House of Cards season three has arrived on Netflix bringing the long wait to an end. Frank and Claire Underwood were brought to within a heartbeat from the presidency without a single vote being cast in their favour. Now in the third series the devilish Frank is in the Oval Office and the fight has begun to consolidate his rule. Politically speaking, Underwood and I are not in the same camp, but who wouldn’t be impressed by the beast that he is? Frank Underwood, evil and twisted as he is, is a refreshingly honest examination of the nature of power politics. Outside of the world of politics; as onlookers, we have always intuited that democracy is a scam. It is a relief to see, at least from the minds of the creators of House of Cards, that we are not alone in this suspicion. Of course it is a fraud. At least through our tour of Frank Underwood’s rise to power we get to see that those who ride the gravy train of modern politics know that democracy is the great scam, and that they are the ones who are scamming us. There is something honest about it.
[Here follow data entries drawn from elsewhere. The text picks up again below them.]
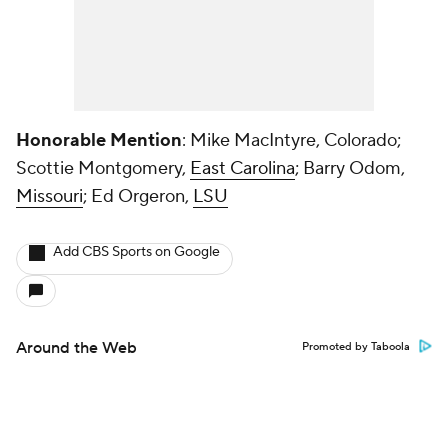
Honorable Mention
: Mike MacIntyre, Colorado;
Scottie Montgomery,
East Carolina
; Barry Odom,
Missouri
; Ed Orgeron,
LSU
Add CBS Sports on Google
Around the Web
Promoted by Taboola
Today, the priority is good government. But ask again tomorrow.—
House of Cards (@HouseofCards) February 27, 2015
My very own Claire Underwood and I treated ourselves to an evening in front of the television to enjoy the first three episodes of the new series, and – speaking for myself – it wasn’t a let-down. I don’t watch a great deal of television anymore. Watching brain-dead entertainment conditions the brain to intellectual chewing gum; it makes us lazy, and – to be perfectly honest – most of what is on Irish television is either depressing or boring. Underwood’s political career is anything but depressing or boring – it is the best thing on television at the moment (in my opinion of course). It’s not lazy viewing. During every episode, during my little sortie into the suspension of disbelief, I find that my inner megalomaniac is being groomed and petted. What is depressing about the release of this new series is that it is during the Labour Party Conference; on the box we get to watch Frank do the work of a Machiavellian monster getting his America Works bill through the house, while in reality we have to suffer third-rate Thatcherite witches like Joan Burton shiting on about the future of a country that cannot wait to see her and her ilk in its past.